## Source text
====

Steelhead vs. Trout

Klickrolf

Active Member
#3
A few factual problems with the write-up but I sure like the aquagreen rod and blue reel the angler used. Nice looking fish though, wonder if they are actually steelhead? I've heard of big resident rainbows in Alaska & Canada. And, i'm not sure but it's possible the largest known rainbow was larger than the largest known steelhead? Check here,http://wrec.igfa.org/WRecordsList.aspx?lc=AllTackle&cn=Trout, rainbow
The IGFA doesn't list steelhead.

Here's another good one. It suggests the largest, world record steelhead, was caught on the Hoh and weighed 29.5 lbs at 44". Is that correct? I don't know but I do know the pic is an Atlantic Salmon.https://www.reference.com/sports-active-lifestyle/world-record-steelhead-salmon-99ca18f8bb7e231?aq=world record steelhead

Lots of confusion out there...

====

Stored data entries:
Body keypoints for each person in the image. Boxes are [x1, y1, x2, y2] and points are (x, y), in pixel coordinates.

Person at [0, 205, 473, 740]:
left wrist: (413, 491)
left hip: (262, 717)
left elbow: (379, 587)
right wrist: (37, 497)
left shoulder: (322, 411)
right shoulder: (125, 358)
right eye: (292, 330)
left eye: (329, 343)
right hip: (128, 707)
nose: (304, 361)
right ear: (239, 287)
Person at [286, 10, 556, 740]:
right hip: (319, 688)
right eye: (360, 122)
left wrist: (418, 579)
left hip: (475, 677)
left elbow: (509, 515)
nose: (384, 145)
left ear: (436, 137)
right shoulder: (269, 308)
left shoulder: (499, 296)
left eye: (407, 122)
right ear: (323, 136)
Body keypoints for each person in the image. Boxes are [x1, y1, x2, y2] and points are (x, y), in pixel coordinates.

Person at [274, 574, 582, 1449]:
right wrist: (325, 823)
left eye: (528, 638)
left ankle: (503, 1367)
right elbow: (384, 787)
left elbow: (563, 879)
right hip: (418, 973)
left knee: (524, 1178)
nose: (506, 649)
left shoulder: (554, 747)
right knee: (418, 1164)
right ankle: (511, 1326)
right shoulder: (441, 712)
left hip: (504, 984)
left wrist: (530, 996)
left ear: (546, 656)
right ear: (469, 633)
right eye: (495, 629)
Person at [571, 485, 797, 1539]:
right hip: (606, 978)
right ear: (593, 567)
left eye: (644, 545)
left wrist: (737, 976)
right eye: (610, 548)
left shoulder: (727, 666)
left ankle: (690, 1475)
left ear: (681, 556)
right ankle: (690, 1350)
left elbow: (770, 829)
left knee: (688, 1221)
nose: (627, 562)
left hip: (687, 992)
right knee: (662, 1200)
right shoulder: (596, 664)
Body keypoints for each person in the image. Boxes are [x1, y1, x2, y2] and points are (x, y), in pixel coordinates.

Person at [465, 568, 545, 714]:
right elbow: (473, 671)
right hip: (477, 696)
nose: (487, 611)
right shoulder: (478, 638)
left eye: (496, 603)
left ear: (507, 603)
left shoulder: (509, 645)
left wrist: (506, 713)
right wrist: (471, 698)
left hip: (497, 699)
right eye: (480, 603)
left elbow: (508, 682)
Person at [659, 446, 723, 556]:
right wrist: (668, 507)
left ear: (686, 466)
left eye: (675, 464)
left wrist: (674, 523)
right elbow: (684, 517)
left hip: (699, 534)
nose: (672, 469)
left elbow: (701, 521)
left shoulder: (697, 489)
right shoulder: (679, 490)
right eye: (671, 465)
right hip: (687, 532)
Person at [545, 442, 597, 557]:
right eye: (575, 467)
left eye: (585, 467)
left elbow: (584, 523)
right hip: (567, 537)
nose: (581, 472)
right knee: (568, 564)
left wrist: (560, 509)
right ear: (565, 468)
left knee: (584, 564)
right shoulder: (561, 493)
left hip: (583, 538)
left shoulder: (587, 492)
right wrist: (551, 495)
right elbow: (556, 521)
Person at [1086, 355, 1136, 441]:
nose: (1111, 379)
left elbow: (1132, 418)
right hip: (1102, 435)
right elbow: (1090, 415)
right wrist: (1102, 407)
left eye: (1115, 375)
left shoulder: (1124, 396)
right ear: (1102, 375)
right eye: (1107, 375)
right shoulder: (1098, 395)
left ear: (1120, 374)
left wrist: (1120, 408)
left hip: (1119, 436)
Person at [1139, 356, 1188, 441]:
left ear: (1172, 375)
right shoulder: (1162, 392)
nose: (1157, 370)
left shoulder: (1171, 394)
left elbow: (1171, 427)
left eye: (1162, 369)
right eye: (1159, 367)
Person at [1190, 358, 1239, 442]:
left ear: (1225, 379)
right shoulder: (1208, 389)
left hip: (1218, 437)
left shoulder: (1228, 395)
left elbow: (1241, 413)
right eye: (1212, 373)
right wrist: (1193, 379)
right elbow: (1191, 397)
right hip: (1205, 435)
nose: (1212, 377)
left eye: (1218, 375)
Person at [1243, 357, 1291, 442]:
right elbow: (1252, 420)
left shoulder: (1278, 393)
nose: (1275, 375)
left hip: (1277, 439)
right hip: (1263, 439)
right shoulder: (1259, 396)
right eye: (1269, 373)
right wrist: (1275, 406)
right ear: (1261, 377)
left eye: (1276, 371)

====

## Set of tasks
1. Return the part of the steelhead vs. trout post that runs from "Here's another good" through "confusion out there...".
2. Using the steelhead vs. trout post, say whether each statement agrees with it, and back each yes or no with the deciding words quoted from the post: (a) The IGFA lists steelhead. (b) The writer likes the colors of the rod and reel the angler used. (c) The second linked page suggests the world record steelhead was caught on the Hoh.
3. Name every place mentioned in the steelhead vs. trout post.

## Results of the tasks
1.
Here's another good one. It suggests the largest, world record steelhead, was caught on the Hoh and weighed 29.5 lbs at 44". Is that correct? I don't know but I do know the pic is an Atlantic Salmon.https://www.reference.com/sports-active-lifestyle/world-record-steelhead-salmon-99ca18f8bb7e231?aq=world record steelhead

Lots of confusion out there...

2.
(a) No: "The IGFA doesn't list steelhead."
(b) Yes: "I sure like the aquagreen rod and blue reel the angler used."
(c) Yes: "It suggests the largest, world record steelhead, was caught on the Hoh"

3. Alaska, Canada, the Hoh